# planting fruit trees during the summer



## MacfromNC (Nov 14, 2005)

Anybody tried planting fruit trees such as apple and peach during the summer months? I know it's recommended to do it during the spring so the tree has longer to establish itself but was wondering if anybody had any positive or negative experiences from planting during early summer.


----------



## MELOC (Sep 26, 2005)

i would recommend alot of mulch and be sure it doesn't dry out to bad. if it dries out in the summer heat, it is toast.


----------



## Ravenlost (Jul 20, 2004)

It's really hard. You can't miss a day watering them and, if it's real dry, you should probably water twice a day...morning and evening.


----------



## MacfromNC (Nov 14, 2005)

how about ones that come potted instead of bare root?


----------



## Jennifer Brewer (Aug 3, 2005)

because they are on sale!

Go ahead and plant, just keep your new babies watered!
they won't fruit as fast as a spring or fall planted tree though.

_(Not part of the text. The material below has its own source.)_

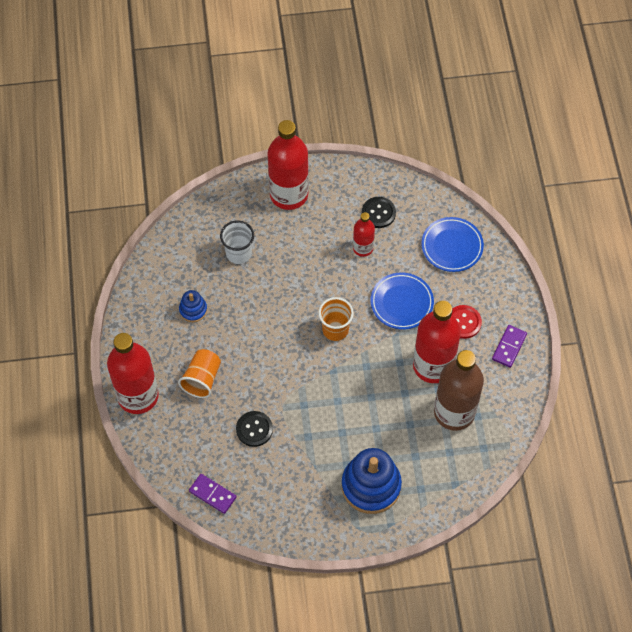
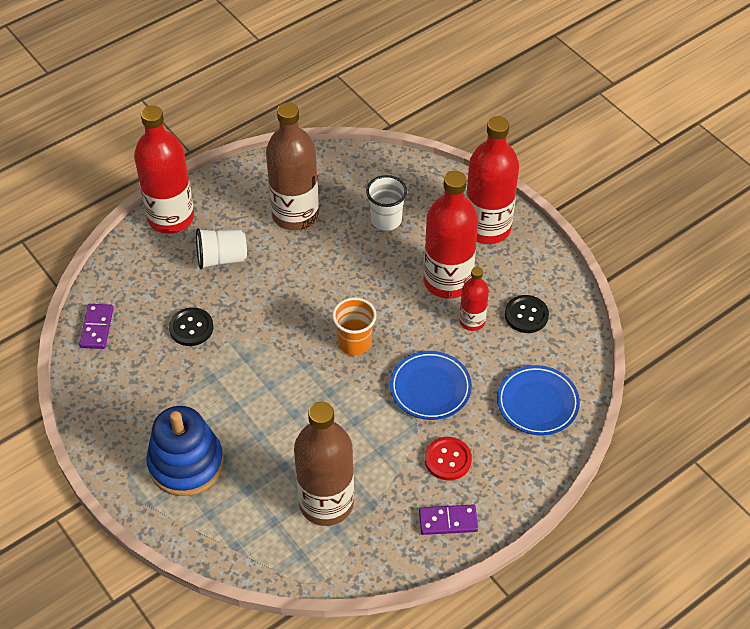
camera: 60 degrees right, 10 degrees down
(193, 310) = (295, 214): blue stacking toy -> brown bottle
(202, 379) = (221, 258): orange cup -> white cup
(433, 365) = (372, 454): red bottle -> red bottle (447, 281)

I have an apple tree that I bought on clearance in summer, and did not plant at all till next spring. It was outside all winter and the only time it got watered is when it snowed. then when it was planted that spring it flowered and made a couple little apples, but i moved so i dug it up (in summer) and replanted the poor thing at my new house. couple more apples last fall. This year it is really doing well. loads of beautiful blossoms and we even had to thin the apples. And it wasonly in a 2 ga pot when I bought it, not huge.

I'm not saying you should do THAT, just that plants can be stronger than we sometimes give them credit for.


----------



## BeckyW (Mar 11, 2003)

As stated, the big deal is watering. The further south you are, the easier it is to plant in the off-season. Since you've found an assortment of trees on sale, I would suggest you plant in a "holding" bed of your best soil for this season then transplant next spring to the permanent site. Go walk a nursery and look at the soil/set-up they use for their raised-bed-planted trees then duplicate that at home. I did this occasionally when we lived in southern California and it always worked out just fine.
BW


----------



## tyusclan (Jan 1, 2005)

If it's potted you'll be fine. As everyone has said, water is key. I also would not let it fruit next year. Pick off any blooms to give the roots another year to get established.


----------